◆ Text shown ◆
^^^^^^^^

Myself and a few other LA boys will be there, see you guys on the 12th


----------



## Courtney Vaughan (Apr 11, 2007)

Alright!!!!! That's what I'm talkin' about!


----------



## Donnie Hayden (Mar 7, 2005)

I plan on coming to drop off a couple toys and say hello. Depending on the weather, I may bring the little guy out.


----------



## insaneracin2003 (Feb 22, 2006)

Jeremy and Colby, Thanks for coming out and racing with us for the kiddos,,,now if I can wrangle some Houston guys to race out your way that would be awsome!!!


----------



## JeremyTrahan (Oct 5, 2009)

No problem Paul sounds like a plan anytime you guys wanna come. We got 4 confirmed and working on a few more


----------



## alleman designs (Sep 30, 2009)

insaneracin2003 said:


> Jeremy and Colby, Thanks for coming out and racing with us for the kiddos,,,now if I can wrangle some Houston guys to race out your way that would be awsome!!!


Hold your horses, there is something in the works to solve that!!


----------



## insaneracin2003 (Feb 22, 2006)

alleman designs said:


> Hold your horses, there is something in the works to solve that!!


 haha, I should have known...you know I am there!!!


----------



## insaneracin2003 (Feb 22, 2006)

JeremyTrahan said:


> No problem Paul sounds like a plan anytime you guys wanna come. We got 4 confirmed and working on a few more


 Awsome, see you guys there!!!..eerrr, here!!!


----------



## slickrick (Dec 4, 2009)

What classes will be run at Toys for tots. Will electric 1/8 buggy be combined with nitro. 
For lipos do you all require hard case?
Trying to get my RC8e and SC10 Mod done in time.


----------



## Courtney Vaughan (Apr 11, 2007)

There are no limitations on how your electrics are set up. Only limit is that if there are enough CORR trucks, we often split them into stock and mod. And yes, electric 1/8 buggy and truggy run with nitro.


----------



## insaneracin2003 (Feb 22, 2006)

Courtney Vaughan said:


> There are no limitations on how your electrics are set up. Only limit is that if there are enough CORR trucks, we often split them into stock and mod. And yes, electric 1/8 buggy and truggy run with nitro.


 I would guess that if enought of each class shows up, they should split it up....


----------



## Courtney Vaughan (Apr 11, 2007)

insaneracin2003 said:


> I would guess that if enought of each class shows up, they should split it up....


Been down this road.......splitting is a no-go for the remainder of this season and next.


----------



## Merdith (Sep 20, 2009)

*Why....*

It's not in the same class. We run nitro buggy.... JMO.....I don't like racing electric buggies. Yes they are faster, and don't have to pit. Or won't, say what you like, Cheaters never win......


----------



## Courtney Vaughan (Apr 11, 2007)

Electrics have mandatory pit stops at HARC races.....once every 10 minutes. This issue has been addressed at LENGTH. You guys just need to race with us more often and you'd see that all of that whole debate has been resolved and we all play fair.

^^^^^^^^

◆ Parts of the exercise ◆
1. According to the forum thread, how often do electrics have to make a mandatory pit stop at HARC races?
2. Copy the forum thread between "## Merdith (Sep" and "Cheaters never win......", inclusive, substituting "electric trucks" for "electric buggies".

◆ Given data ◆
^^^^^^^^

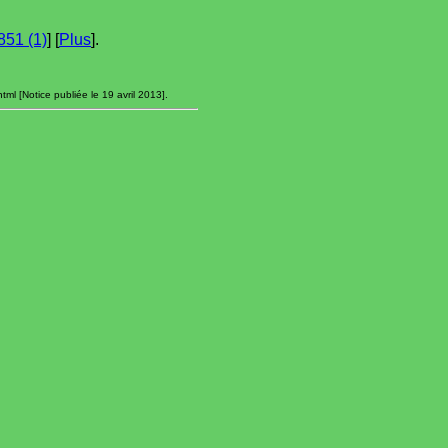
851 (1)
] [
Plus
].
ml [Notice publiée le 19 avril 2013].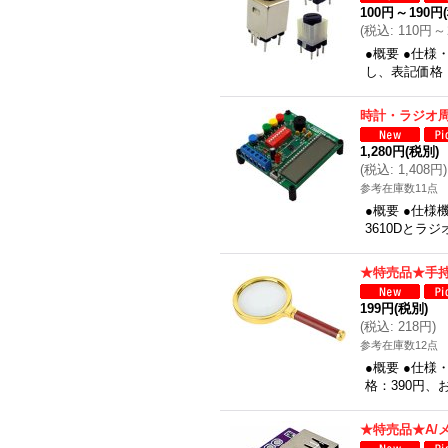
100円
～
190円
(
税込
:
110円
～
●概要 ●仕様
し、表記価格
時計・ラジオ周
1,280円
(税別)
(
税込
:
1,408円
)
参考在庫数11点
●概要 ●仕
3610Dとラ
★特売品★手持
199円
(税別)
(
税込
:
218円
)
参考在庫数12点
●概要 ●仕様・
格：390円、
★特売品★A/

^^^^^^^^

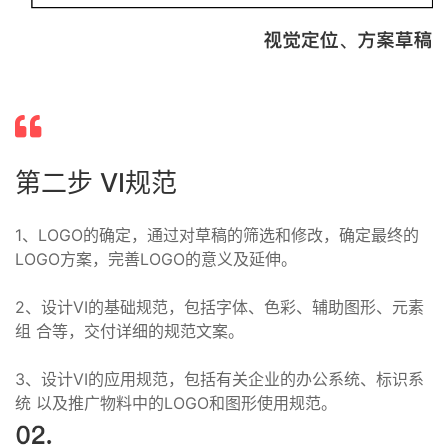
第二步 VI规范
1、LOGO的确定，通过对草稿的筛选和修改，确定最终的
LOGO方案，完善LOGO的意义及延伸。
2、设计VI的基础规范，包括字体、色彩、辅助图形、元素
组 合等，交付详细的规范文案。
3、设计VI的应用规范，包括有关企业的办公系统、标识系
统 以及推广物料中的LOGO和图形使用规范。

^^^^^^^^

◆ Expected outputs ◆
1. Once every 10 minutes.

2.
## Merdith (Sep 20, 2009)

*Why....*

It's not in the same class. We run nitro buggy.... JMO.....I don't like racing electric trucks. Yes they are faster, and don't have to pit. Or won't, say what you like, Cheaters never win......